ThunderKittens: A Simple Embedded DSL for AI kernels

Benjamin Spector, Aaryan Singhal, Simran Arora, Chris Re

(This post is an extended introduction to a longer post we're releasing concurrently.)

We have a lot of fun building kernels for AI, and we’re proud of our open-source AI contributions. We’re less proud that people regard FlashAttention as alien technology. In a NeurIPS keynote, our group tried our best to make the key ideas simple – but the gap from the beautiful pictures generated by Dan Fu to actual “gpu go brr” cuda is still too damn high. So we set out to write a simple framework to make it really easy to express the key technical ideas. Relatively quickly, we had a small library (DSL?) that we called ThunderKittens that we hope lets us write simple-to-understand clean code that indeed makes gpus go brrr.[1]

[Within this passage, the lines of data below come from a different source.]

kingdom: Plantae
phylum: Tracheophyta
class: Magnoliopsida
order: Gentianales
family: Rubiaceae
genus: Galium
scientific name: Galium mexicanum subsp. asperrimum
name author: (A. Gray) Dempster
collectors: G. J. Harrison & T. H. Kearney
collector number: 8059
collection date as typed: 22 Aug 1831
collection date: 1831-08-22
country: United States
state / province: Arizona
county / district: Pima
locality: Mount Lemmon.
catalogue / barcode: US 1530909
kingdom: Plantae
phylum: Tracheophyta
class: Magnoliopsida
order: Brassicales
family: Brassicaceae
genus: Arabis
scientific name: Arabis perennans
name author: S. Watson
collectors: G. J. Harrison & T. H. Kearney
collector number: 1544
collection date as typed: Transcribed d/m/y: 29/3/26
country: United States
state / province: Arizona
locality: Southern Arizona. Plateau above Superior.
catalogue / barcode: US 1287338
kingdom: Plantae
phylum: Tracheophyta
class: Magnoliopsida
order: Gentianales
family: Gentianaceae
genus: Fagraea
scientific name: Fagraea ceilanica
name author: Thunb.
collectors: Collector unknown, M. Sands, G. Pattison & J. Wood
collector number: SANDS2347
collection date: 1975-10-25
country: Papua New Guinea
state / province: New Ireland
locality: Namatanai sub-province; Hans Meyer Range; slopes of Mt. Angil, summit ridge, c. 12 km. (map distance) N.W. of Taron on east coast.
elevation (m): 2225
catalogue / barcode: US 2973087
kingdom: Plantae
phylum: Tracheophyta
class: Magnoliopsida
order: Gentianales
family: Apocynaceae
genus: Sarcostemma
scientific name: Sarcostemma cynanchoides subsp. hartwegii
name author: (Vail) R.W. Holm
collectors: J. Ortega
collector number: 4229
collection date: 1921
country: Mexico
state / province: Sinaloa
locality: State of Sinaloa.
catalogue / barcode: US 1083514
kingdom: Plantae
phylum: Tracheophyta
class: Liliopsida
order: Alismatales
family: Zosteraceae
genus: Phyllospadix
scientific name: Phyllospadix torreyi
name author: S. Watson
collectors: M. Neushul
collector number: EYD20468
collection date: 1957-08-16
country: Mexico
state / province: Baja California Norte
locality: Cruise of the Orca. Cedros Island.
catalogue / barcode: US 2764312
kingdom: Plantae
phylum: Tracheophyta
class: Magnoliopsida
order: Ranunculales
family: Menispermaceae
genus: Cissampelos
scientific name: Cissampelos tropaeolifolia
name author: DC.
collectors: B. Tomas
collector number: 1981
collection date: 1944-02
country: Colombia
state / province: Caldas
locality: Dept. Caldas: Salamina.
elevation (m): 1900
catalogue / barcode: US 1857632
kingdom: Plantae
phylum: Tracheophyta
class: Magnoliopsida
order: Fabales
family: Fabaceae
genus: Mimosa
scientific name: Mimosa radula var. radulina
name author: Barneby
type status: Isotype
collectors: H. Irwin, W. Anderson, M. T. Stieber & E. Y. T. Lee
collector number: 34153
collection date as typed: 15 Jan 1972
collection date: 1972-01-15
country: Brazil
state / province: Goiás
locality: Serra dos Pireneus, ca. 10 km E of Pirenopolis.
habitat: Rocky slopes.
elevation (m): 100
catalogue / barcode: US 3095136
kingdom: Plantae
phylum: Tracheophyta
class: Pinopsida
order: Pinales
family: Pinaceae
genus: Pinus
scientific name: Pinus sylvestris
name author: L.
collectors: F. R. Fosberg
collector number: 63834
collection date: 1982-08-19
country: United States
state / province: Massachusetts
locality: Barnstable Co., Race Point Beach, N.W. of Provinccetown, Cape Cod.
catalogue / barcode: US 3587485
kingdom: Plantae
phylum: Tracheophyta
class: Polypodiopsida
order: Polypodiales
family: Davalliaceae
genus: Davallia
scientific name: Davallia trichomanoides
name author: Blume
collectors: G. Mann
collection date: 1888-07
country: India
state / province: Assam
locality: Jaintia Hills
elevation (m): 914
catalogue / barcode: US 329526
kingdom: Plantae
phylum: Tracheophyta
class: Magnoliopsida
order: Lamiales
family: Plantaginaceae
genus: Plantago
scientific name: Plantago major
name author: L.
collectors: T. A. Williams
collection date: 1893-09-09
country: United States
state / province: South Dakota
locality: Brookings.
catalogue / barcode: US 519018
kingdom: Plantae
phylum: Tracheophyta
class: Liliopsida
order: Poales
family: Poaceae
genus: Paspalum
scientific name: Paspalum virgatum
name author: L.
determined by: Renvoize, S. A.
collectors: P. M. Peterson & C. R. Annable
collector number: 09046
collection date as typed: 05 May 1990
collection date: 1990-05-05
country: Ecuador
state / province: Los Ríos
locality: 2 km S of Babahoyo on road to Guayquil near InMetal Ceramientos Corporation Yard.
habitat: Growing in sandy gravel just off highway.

Our observations for TK are pretty simple:

  • You want to keep tensor cores busy. These things are 94% of the compute on an H100, so if you don’t use them you’re capped at 6% utilization. In TK, we make the fundamental object a matrix (tile) of the same size that fits into the tensor core.
  • We want something familiar to AI people. So we want an API that is PyTorch-like, because those folks are amazing and we love them!
  • We wanted to get the full power of the host (cuda or hip), and we don’t want to hide how accelerators work. We think accelerators are awesome and more AI people should play around at this intersection. Pragmatically, AI processors are changing a lot – they have to! – but this means to take advantage of the latest and greatest you need to break out of software abstractions. So, TK is an embedded DSL somewhere between NVIDIA’s cute (in being embedded in raw cuda) and Triton (in being focused on AI kernels). If you know cuda, you can probably “compile” TK in your head–we try to make the structures transparent.

You may have seen oblique references to TK in some of our earlier papers, e.g., based. We’ve been using it, so... why are we releasing it now? We don’t know honestly. But here are some things we think are interesting:

  • On 4090s and A100s, TK matches FA2 performance in just a few lines of code.
  • On H100s, TK is faster forward and backward than FA2 by quite a bit -- so there is no tradeoff of clean versus speed (in this case!)
  • The lab folks wrote a bunch of other kernels in TK things like Based, hedgehog, and more! Some of them we couldn’t figure out how to get similar performance in Triton.
  • AI folks who attended a two-hour cuda session have been able to write code, which is one step toward making this easier to use.

We do want you to understand that this is an art project; if you like it, great! If you don’t, that’s ok too… feedback is great! But do not expect that we’ll do anything about your complaints in the code. For now, TK is for our fun and useful for us, and we hope it makes key ideas clear. To help in that way, we’re posting a version integrated with Andrej’s awesome NanoGPT project, NanoGPT-TK. Andrej is one of the best communicators in AI and we’ve been using NanoGPT in teaching, so we’re delighted to build on top.

For a harder, better, faster, stronger, more detailed blog post, click!


[1] Why ThunderKittens? We wanted something that was adorable and cute, and there are too many macho head games in the current names. Let’s be fun and welcoming!